I also believe in trusting. The easiest way to impact someone and reduce their fragility is to trust them, and provide whatever positive presence and quality information we can.

How do you guide people on the journey to that place of “thinking bolder”?

I have to understand a person’s perspective and appreciate them where they are versus where I think they could or should be. When a person feels heard and appreciated, it is actually a rare and empowering occurrence. I think about the African greeting, I see you, with all the depth and nuance it suggests. That’s meeting people where they are. If you’ve ever experienced a great coach, you know that they can see the personal integrity in you, and that they can clearly imagine the best version of yourself that you could be.

Yes, and that’s a huge part of our approach, isn’t it? To look for the best, and to breathe life into that spark of greatness that we find in people. Tell me what else you like about working with Roy Group.

Excellent feedback. The team as a whole are HR geniuses who appreciate and even love their team members. It feels great to work with a singular company that walks its talk. It’s fulfilling to be truly helpful in providing a suite of services that everyone actually needs. Ultimately, what we do makes the world a little brighter, a little more humane, and even a little better managed.

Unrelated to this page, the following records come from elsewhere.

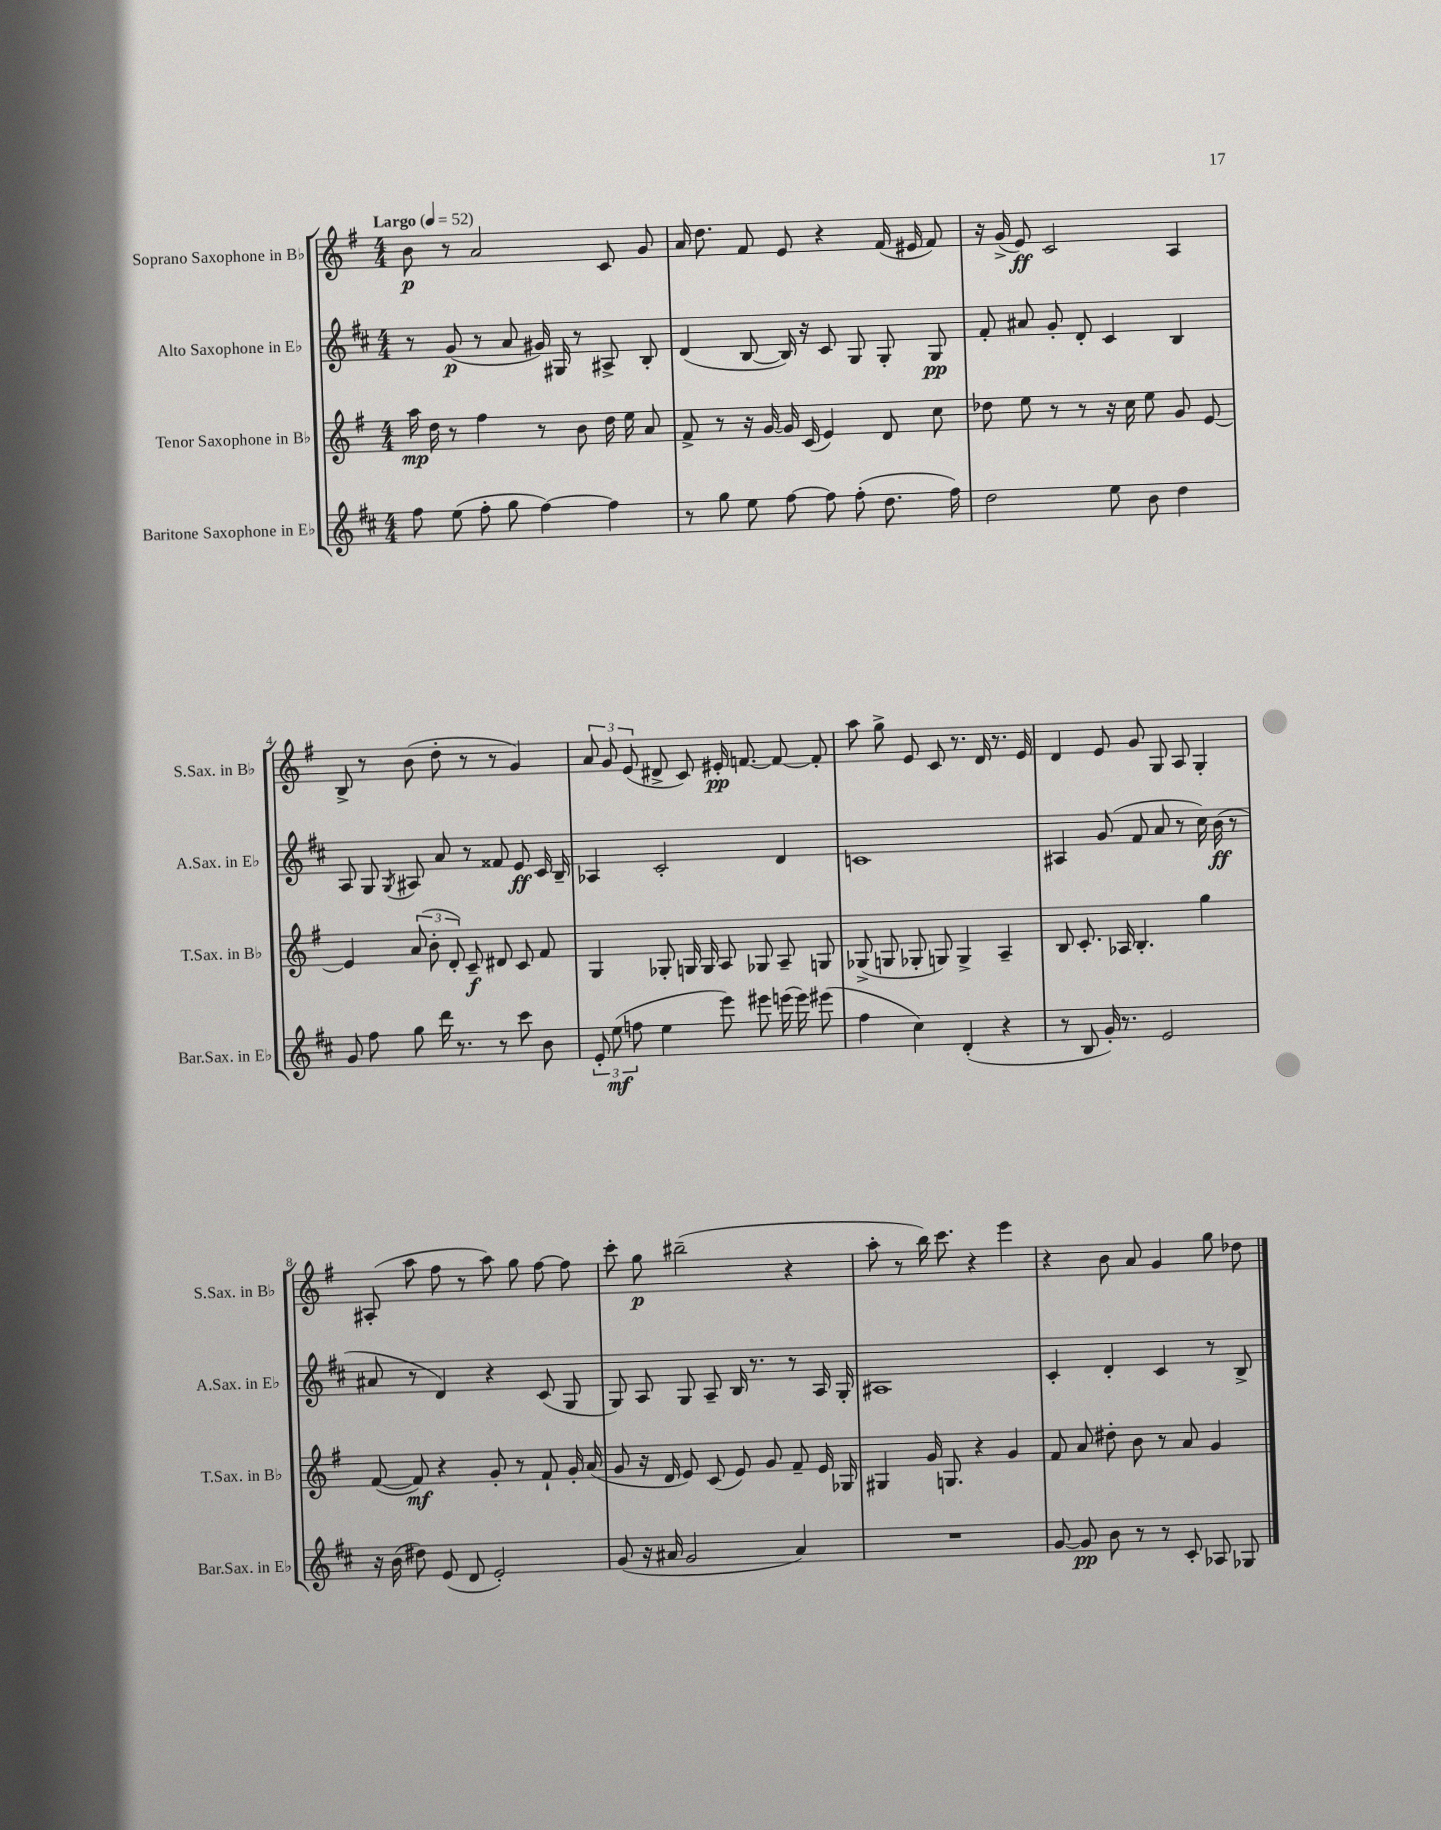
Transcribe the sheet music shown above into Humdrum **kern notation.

**kern	**kern	**kern	**kern
*staff4	*staff3	*staff2	*staff1
*clefG2	*clefG2	*clefG2	*clefG2
*k[f#c#]	*k[f#]	*k[f#c#]	*k[f#]
*M4/4	*M4/4	*M4/4	*M4/4
*MM52	*MM52	*MM52	*MM52
8ff#\	16aa\	8r	8b\
.	16dd\	.	.
(8ee\	8r	(8g/	8r
8ff#'\	4ff#\	8r	2a/
8gg\	.	8a/	.
[4ff#\)	8r	16g#/)	.
.	.	16G#/	.
.	8b\	8r	.
4ff#\]	16dd\	8A#^/	8c/
.	16ee\	.	.
.	8a/	8B'/	8g/
=	=	=	=
8r	8f#^/	(4d/	16a/
.	.	.	8.dd\
8gg\	8r	.	.
8ee\	16r	[8B/	8f#/
.	[16g/	.	.
[8ff#\	16g/]	16B/])	8e/
.	(16c/	16r	.
8ff#\]	4e/)	8c#/	4r
(8ff#'\	.	8G/	.
8.dd\	8d/	8G'/	(16f#/
.	.	.	16e#/
.	8cc\	8G/	8f#/)
16ff#\)	.	.	.
=	=	=	=
2dd\	8dd-\	8f#'/	16r
.	.	.	(16g^/
.	8ee\	8a#/	8e/)
.	8r	8g'/	2c/
.	8r	8d'/	.
8ee\	16r	4c#/	.
.	16cc\	.	.
8b\	8ee\	.	.
4dd\	8g/	4B/	4A/
.	[8e/	.	.
=	=	=	=
8g/	4e/]	8A/	8B^/
8ff#\	.	8G/	8r
.	.	8qG/	.
8gg\	(12a/	8A#/	(8b\
.	12b'\	.	.
16ddd\	.	8a/	8dd'\
.	12d'/)	.	.
8.r	.	.	.
.	8c~/	8r	8r
8r	8d#/	8f##/	8r
8ccc#\	8c/	8e/	4g/)
8b\	8f#/	16c#/	.
.	.	16B~/	.
=	=	=	=
12e'/	4G/	4A-/	12a/
(12ee\	.	.	12g/
12ff\	.	.	(12e/
4ee\	8G-'/	2c#'/	8d#^/
.	16G/	.	8c/)
.	16G/	.	.
8eee\)	8A/	.	16e#'/
.	.	.	[8.f/
8eee#\	8G-/	.	.
(16eee\	8A~/	4d/	8f/_
16eee\)	.	.	.
(8eee#\	8G/	.	8f'/]
=	=	=	=
4ff#\	(8G-^/	1c	8aa\
.	8G/	.	8gg^\
4cc#\)	8G-'/	.	8e/
.	8G/)	.	8c/
(4d'/	4G^/	.	8.r
.	.	.	16d/
4r	4A~/	.	8.r
.	.	.	16e/
=	=	=	=
8r	8B/	4A#/	4d/
8B/	8.c'/	.	.
16g'/)	.	(8g/	8e/
8.r	16A-/	.	.
.	4.B'/	8f#/	8g/
2e/	.	8a/	8G/
.	.	8r	8A/
.	4gg\	16cc#\)	4G'/
.	.	(16b\	.
.	.	8r	.
=	=	=	=
16r	([8f#/	8a#/	(8A#'/
(16b\	.	.	.
8dd#\)	8f#/])	8r	8aa\
(8e/	4r	4d/)	8ff#\
8d/	.	.	8r
2e'/)	8g'/	4r	8aa\)
.	8r	.	8gg\
.	8f#`/	(8c#/	[8ff#\
.	16g'/	8G/	8ff#\]
.	(16a/	.	.
=	=	=	=
(8g/	8g/	8G/)	8ccc'\
16r	16r	8A/	8gg\
16a#/	16d/	.	.
2g/	8e/)	8G/	(2bb#~\
.	(8c/	8A~/	.
.	8e/)	16B/	.
.	.	8.r	.
.	8g/	.	.
4a#/)	8f#~/	8r	4r
.	16e/	16A/	.
.	16G-/	16G'/	.
=	=	=	=
1r	4G#/	1A#	8aa'\
.	.	.	8r
.	16g/	.	16bb\)
.	8.G/	.	8.ccc\
.	4r	.	4r
.	4g/	.	4eee\
=	=	=	=
[8g/	8f#/	4c#'/	4r
8g/]	8a/	.	.
8b\	8dd#'\	4d'/	8b\
8r	8b\	.	8a/
8r	8r	4c#/	4g/
8c#'/	8a/	.	.
8A-/	4g/	8r	8gg\
8G-/	.	8B^/	8dd-\
==	==	==	==
*-	*-	*-	*-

When you’re not coaching, what would we find you doing?

I read a ton, spend time with my three boys, and focus on staying fit and healthy. I am evangelical about people taking responsibility for the one thing that’s totally within their control: body/mind balance! My wife is a yoga and meditation ‘guru’ and so while I do practice yoga daily, I go off and play a lot of golf on my own. Golf is the real balance I need in life: it’s the one game that is pretty much immune to strategy, analysis and effort.

Do you have any special interests or competencies? Weird superpowers?

I used to be able to look at a long column of numbers and tally them in the blink of an eye. But then Microsoft released Excel.